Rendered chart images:
◇ ◇ ◇ ◇ ◇ ◇ ◇

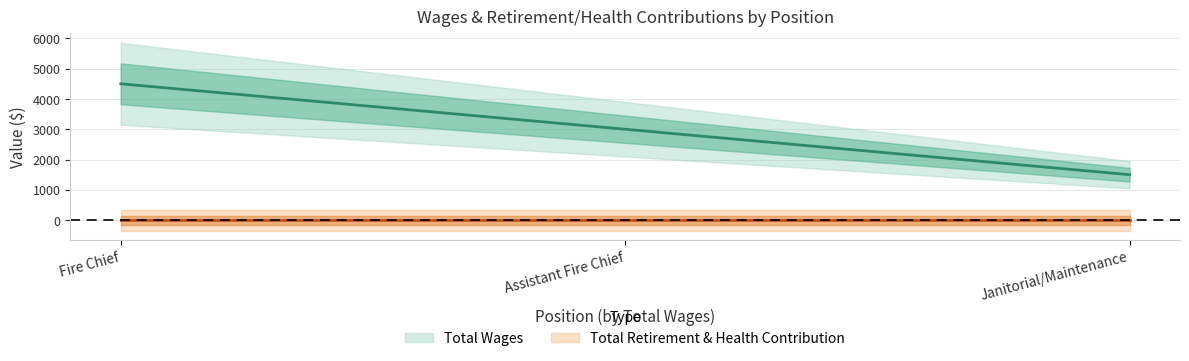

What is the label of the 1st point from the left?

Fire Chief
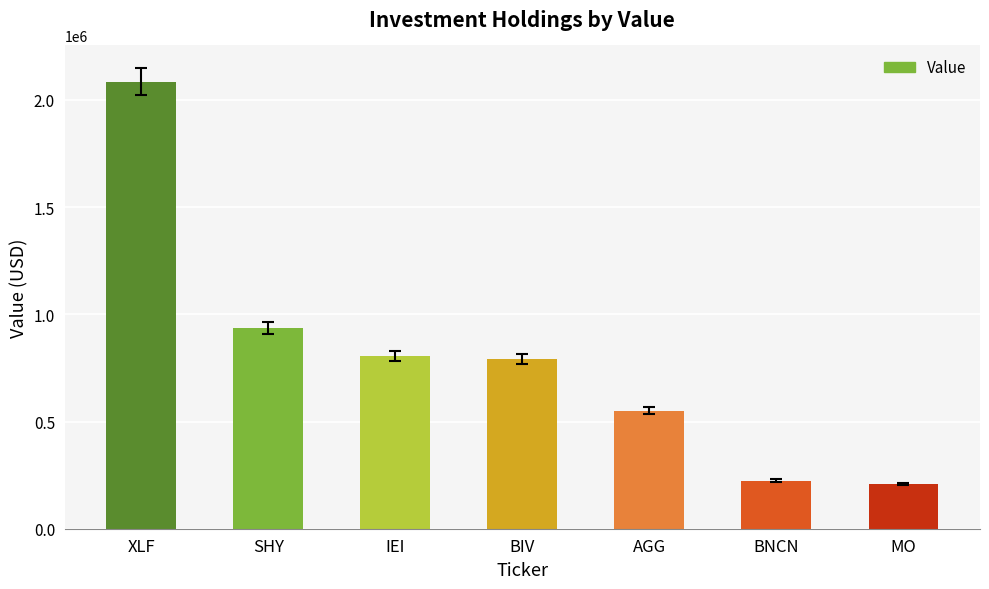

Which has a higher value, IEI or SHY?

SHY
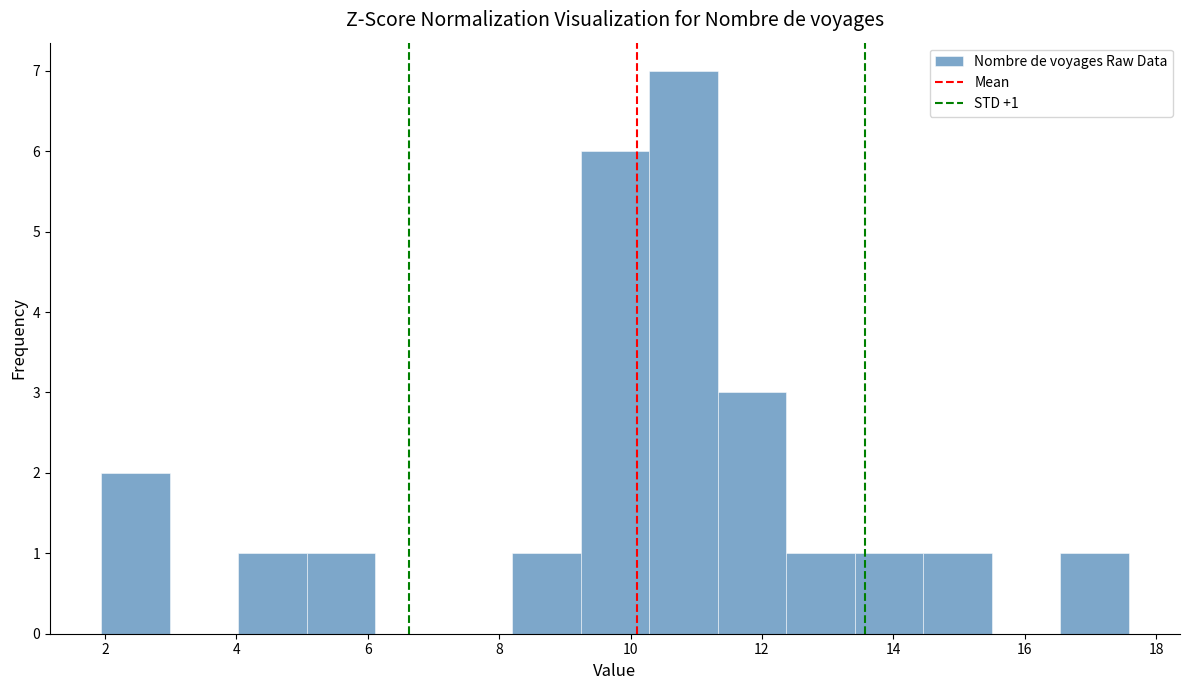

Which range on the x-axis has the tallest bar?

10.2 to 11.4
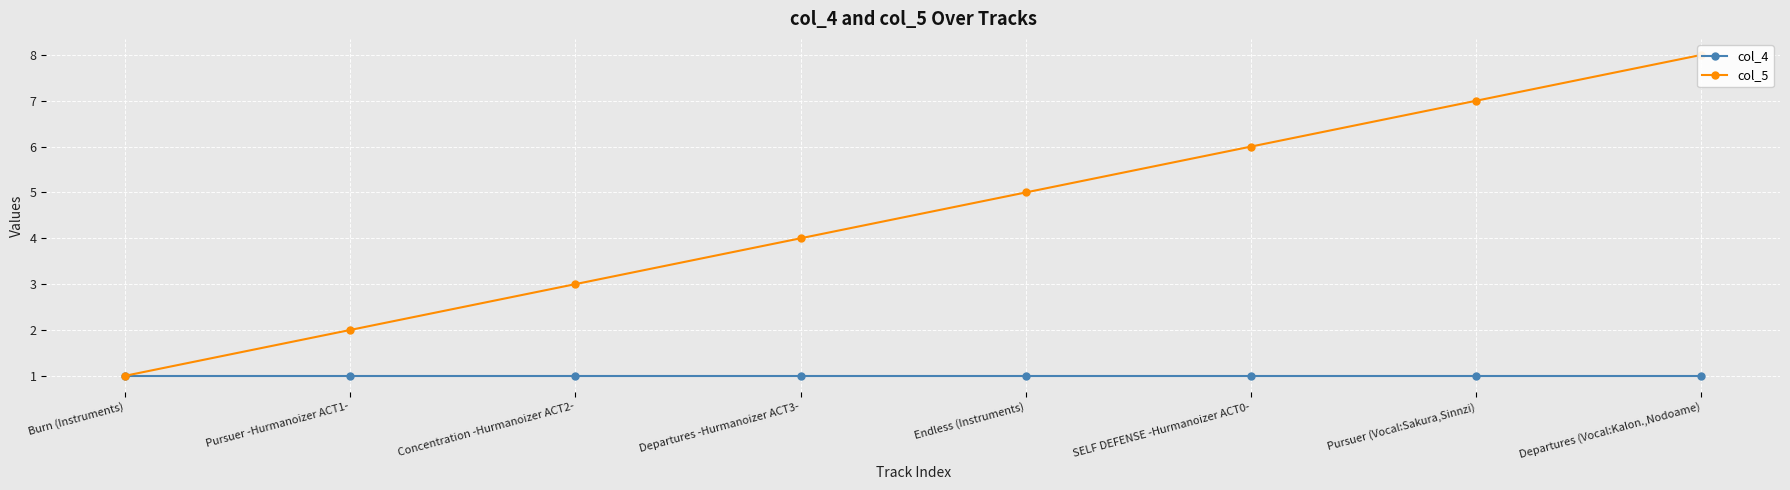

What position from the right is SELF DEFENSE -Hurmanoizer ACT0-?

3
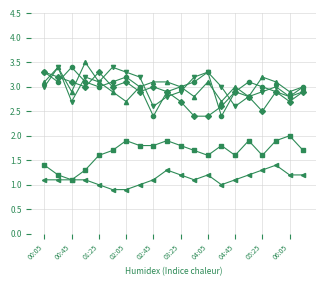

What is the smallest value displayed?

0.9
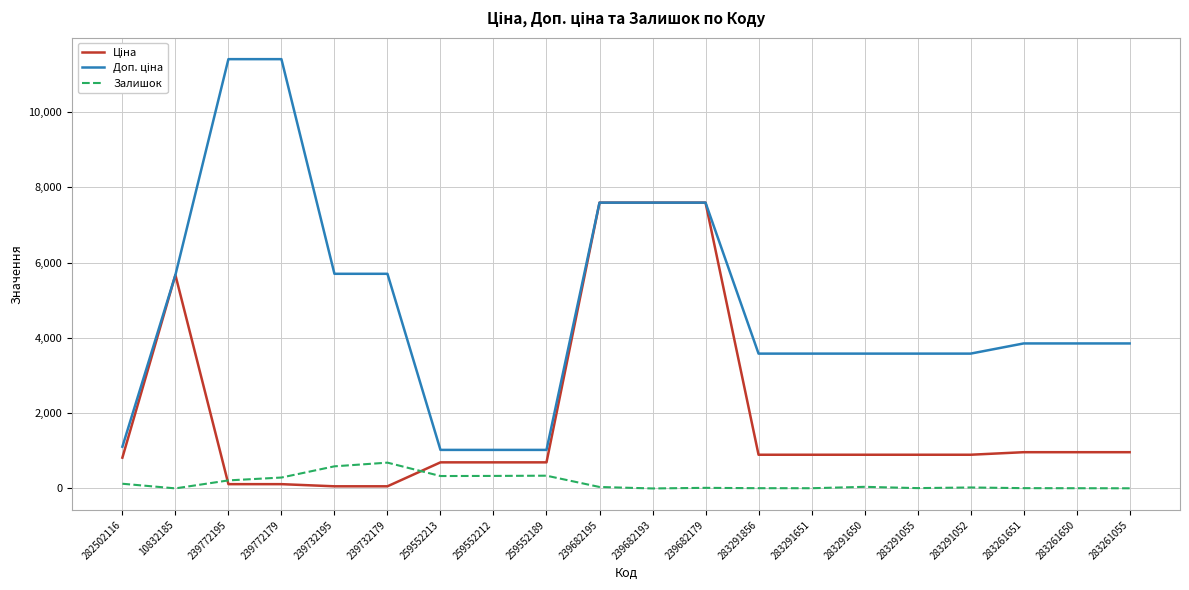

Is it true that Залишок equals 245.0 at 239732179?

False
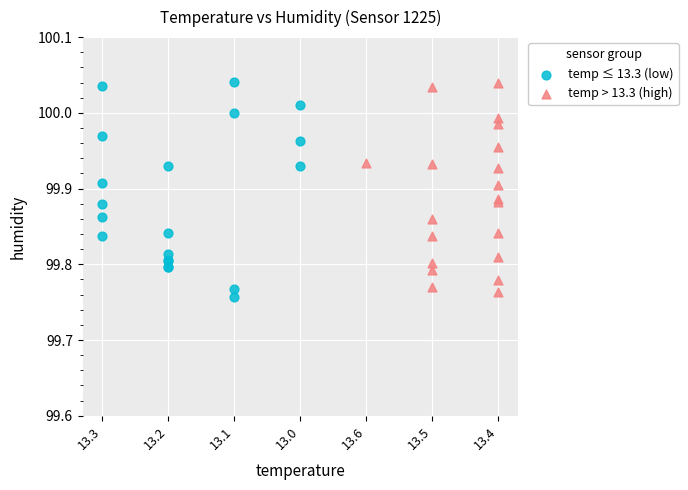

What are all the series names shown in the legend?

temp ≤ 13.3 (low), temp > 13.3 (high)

◇ ◇ ◇ ◇ ◇ ◇ ◇

Copy the lines of the records from the one containing "Is it true that" through the end of the records, both ends included, and leave the pictures out of your answer.

Task output:
Is it true that Залишок equals 245.0 at 239732179?

False

What are all the series names shown in the legend?

temp ≤ 13.3 (low), temp > 13.3 (high)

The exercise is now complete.